* **Dataset entries**:
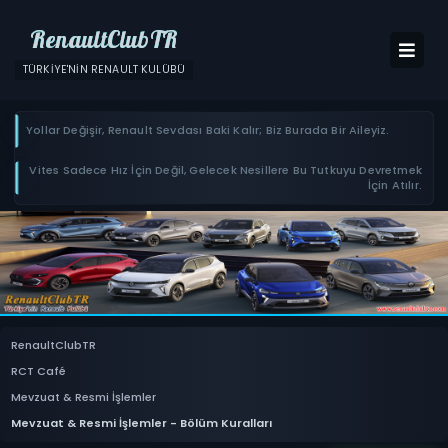
RenaultClubTR
TÜRKIYE'NIN RENAULT KULÜBÜ
Yollar Değişir, Renault Sevdası Baki Kalır; Biz Burada Bir Aileyiz.
Vites Sadece Hız İçin Değil, Gelecek Nesillere Bu Tutkuyu Devretmek
İçin Atılır.
RenaultClubTR
RCT Café
Mevzuat & Resmi İşlemler
Mevzuat & Resmi İşlemler - Bölüm Kuralları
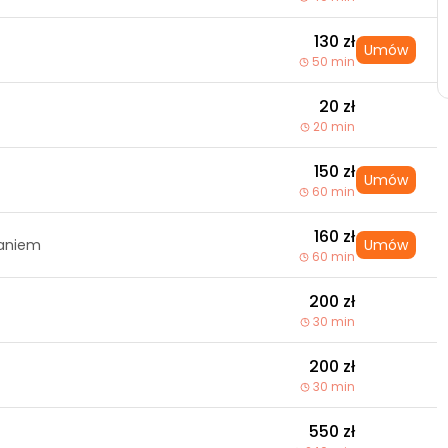
130 zł
Umów
50 min
20 zł
20 min
150 zł
Umów
60 min
160 zł
waniem
Umów
60 min
200 zł
30 min
200 zł
30 min
550 zł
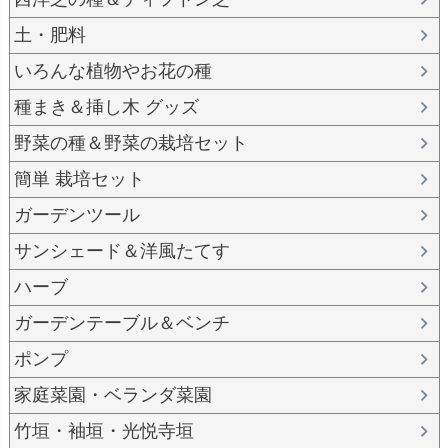
土・肥料
いろんな植物やお花の種
種まき＆挿し木 グッズ
野菜の種＆野菜の栽培セット
簡単 栽培セット
ガーデンツール
サンシェード＆洋風たてす
ハーブ
ガーデンテーブル＆ベンチ
ポンプ
家庭菜園・ベランダ菜園
竹垣・袖垣・光悦寺垣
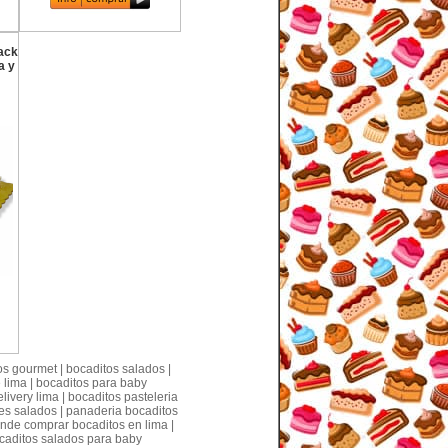
Pack
a y
os gourmet | bocaditos salados |
 lima | bocaditos para baby
ivery lima | bocaditos pasteleria
res salados | panaderia bocaditos
onde comprar bocaditos en lima |
ocaditos salados para baby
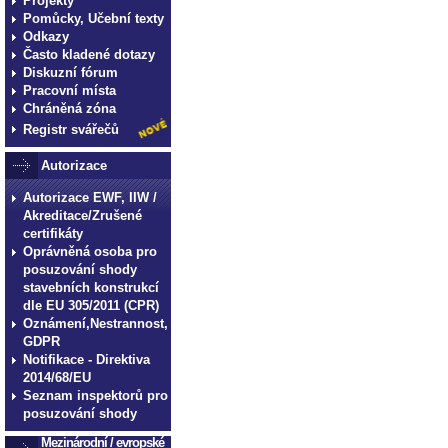
Projekty
Pomůcky, Učební texty
Odkazy
Často kladené dotazy
Diskuzní fórum
Pracovní místa
Chráněná zóna
Registr svářečů
Autorizace
Autorizace EWF, IIW /
Akreditace/Zrušené
certifikáty
Oprávněná osoba pro
posuzování shody
stavebních konstrukcí
dle EU 305/2011 (CPR)
Oznámení,Nestrannost,
GDPR
Notifikace - Direktiva
2014/68/EU
Seznam inspektorů pro
posuzování shody
Mezinárodní / evropské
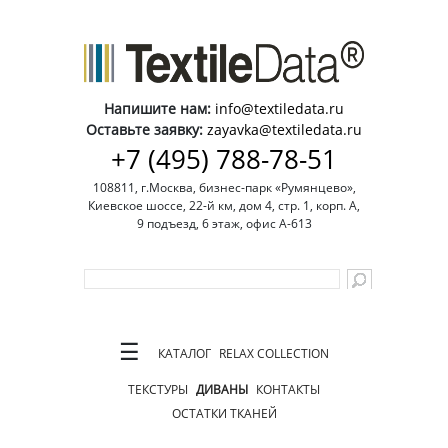
Напишите нам:
info@textiledata.ru
Оставьте заявку:
zayavka@textiledata.ru
+7 (495) 788-78-51
108811, г.Москва, бизнес-парк «Румянцево»,
Киевское шоссе, 22-й км, дом 4, стр. 1, корп. А,
9 подъезд, 6 этаж, офис А-613
☰
КАТАЛОГ
RELAX COLLECTION
ТЕКСТУРЫ
ДИВАНЫ
КОНТАКТЫ
ОСТАТКИ ТКАНЕЙ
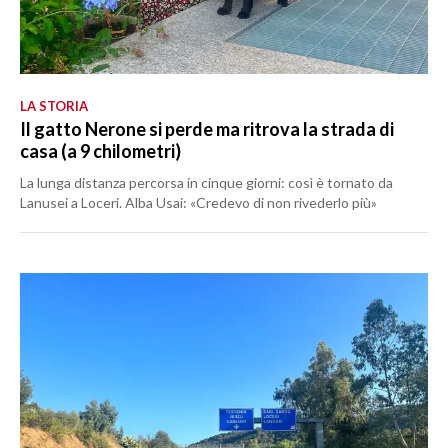
LA STORIA
Il gatto Nerone si perde ma ritrova la strada di
casa (a 9 chilometri)
La lunga distanza percorsa in cinque giorni: così è tornato da
Lanusei a Loceri. Alba Usai: «Credevo di non rivederlo più»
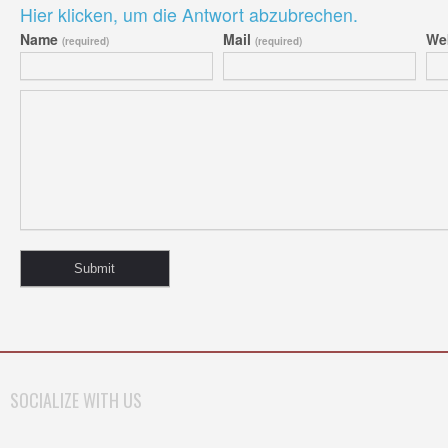
Hier klicken, um die Antwort abzubrechen.
Name
Mail
We
(required)
(required)
SOCIALIZE WITH US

* **Work task**: Across the entries, how many lines contain "bocaditos"? Reply with the number only.

* **Task result**: 5